__Study material__.
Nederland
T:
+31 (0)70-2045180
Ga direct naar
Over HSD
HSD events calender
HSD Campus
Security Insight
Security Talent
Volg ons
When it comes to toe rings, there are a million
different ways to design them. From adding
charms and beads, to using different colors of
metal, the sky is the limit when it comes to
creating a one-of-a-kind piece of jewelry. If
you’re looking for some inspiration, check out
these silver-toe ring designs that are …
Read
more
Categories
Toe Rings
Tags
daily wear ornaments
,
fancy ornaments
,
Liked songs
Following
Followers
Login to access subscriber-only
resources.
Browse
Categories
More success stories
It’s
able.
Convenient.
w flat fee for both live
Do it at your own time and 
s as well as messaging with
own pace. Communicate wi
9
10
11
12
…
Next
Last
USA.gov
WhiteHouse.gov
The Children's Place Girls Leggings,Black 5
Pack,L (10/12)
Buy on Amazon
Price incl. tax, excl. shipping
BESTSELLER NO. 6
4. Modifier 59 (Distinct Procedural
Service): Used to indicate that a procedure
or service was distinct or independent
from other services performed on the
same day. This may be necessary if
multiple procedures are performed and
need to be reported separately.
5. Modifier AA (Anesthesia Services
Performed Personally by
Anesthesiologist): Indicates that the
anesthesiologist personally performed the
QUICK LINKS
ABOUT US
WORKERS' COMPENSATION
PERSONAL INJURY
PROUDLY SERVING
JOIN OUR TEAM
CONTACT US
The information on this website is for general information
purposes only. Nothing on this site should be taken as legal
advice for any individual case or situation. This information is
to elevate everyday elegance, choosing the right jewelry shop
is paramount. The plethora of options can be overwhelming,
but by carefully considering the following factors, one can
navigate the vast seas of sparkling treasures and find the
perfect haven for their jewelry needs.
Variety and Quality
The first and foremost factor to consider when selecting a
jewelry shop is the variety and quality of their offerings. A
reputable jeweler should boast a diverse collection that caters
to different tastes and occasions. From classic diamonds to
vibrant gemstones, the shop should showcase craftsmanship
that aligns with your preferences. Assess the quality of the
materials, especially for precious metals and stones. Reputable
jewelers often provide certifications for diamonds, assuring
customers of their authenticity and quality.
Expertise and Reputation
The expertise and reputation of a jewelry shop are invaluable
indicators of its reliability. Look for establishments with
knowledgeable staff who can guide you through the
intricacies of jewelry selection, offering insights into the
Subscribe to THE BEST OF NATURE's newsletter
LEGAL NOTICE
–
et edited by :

__Work instructions__. Edit the material so that "precious metals" reads "fine metals", and leave every other line unchanged.

__Solved exercise__.
Nederland
T:
+31 (0)70-2045180
Ga direct naar
Over HSD
HSD events calender
HSD Campus
Security Insight
Security Talent
Volg ons
When it comes to toe rings, there are a million
different ways to design them. From adding
charms and beads, to using different colors of
metal, the sky is the limit when it comes to
creating a one-of-a-kind piece of jewelry. If
you’re looking for some inspiration, check out
these silver-toe ring designs that are …
Read
more
Categories
Toe Rings
Tags
daily wear ornaments
,
fancy ornaments
,
Liked songs
Following
Followers
Login to access subscriber-only
resources.
Browse
Categories
More success stories
It’s
able.
Convenient.
w flat fee for both live
Do it at your own time and 
s as well as messaging with
own pace. Communicate wi
9
10
11
12
…
Next
Last
USA.gov
WhiteHouse.gov
The Children's Place Girls Leggings,Black 5
Pack,L (10/12)
Buy on Amazon
Price incl. tax, excl. shipping
BESTSELLER NO. 6
4. Modifier 59 (Distinct Procedural
Service): Used to indicate that a procedure
or service was distinct or independent
from other services performed on the
same day. This may be necessary if
multiple procedures are performed and
need to be reported separately.
5. Modifier AA (Anesthesia Services
Performed Personally by
Anesthesiologist): Indicates that the
anesthesiologist personally performed the
QUICK LINKS
ABOUT US
WORKERS' COMPENSATION
PERSONAL INJURY
PROUDLY SERVING
JOIN OUR TEAM
CONTACT US
The information on this website is for general information
purposes only. Nothing on this site should be taken as legal
advice for any individual case or situation. This information is
to elevate everyday elegance, choosing the right jewelry shop
is paramount. The plethora of options can be overwhelming,
but by carefully considering the following factors, one can
navigate the vast seas of sparkling treasures and find the
perfect haven for their jewelry needs.
Variety and Quality
The first and foremost factor to consider when selecting a
jewelry shop is the variety and quality of their offerings. A
reputable jeweler should boast a diverse collection that caters
to different tastes and occasions. From classic diamonds to
vibrant gemstones, the shop should showcase craftsmanship
that aligns with your preferences. Assess the quality of the
materials, especially for fine metals and stones. Reputable
jewelers often provide certifications for diamonds, assuring
customers of their authenticity and quality.
Expertise and Reputation
The expertise and reputation of a jewelry shop are invaluable
indicators of its reliability. Look for establishments with
knowledgeable staff who can guide you through the
intricacies of jewelry selection, offering insights into the
Subscribe to THE BEST OF NATURE's newsletter
LEGAL NOTICE
–
et edited by :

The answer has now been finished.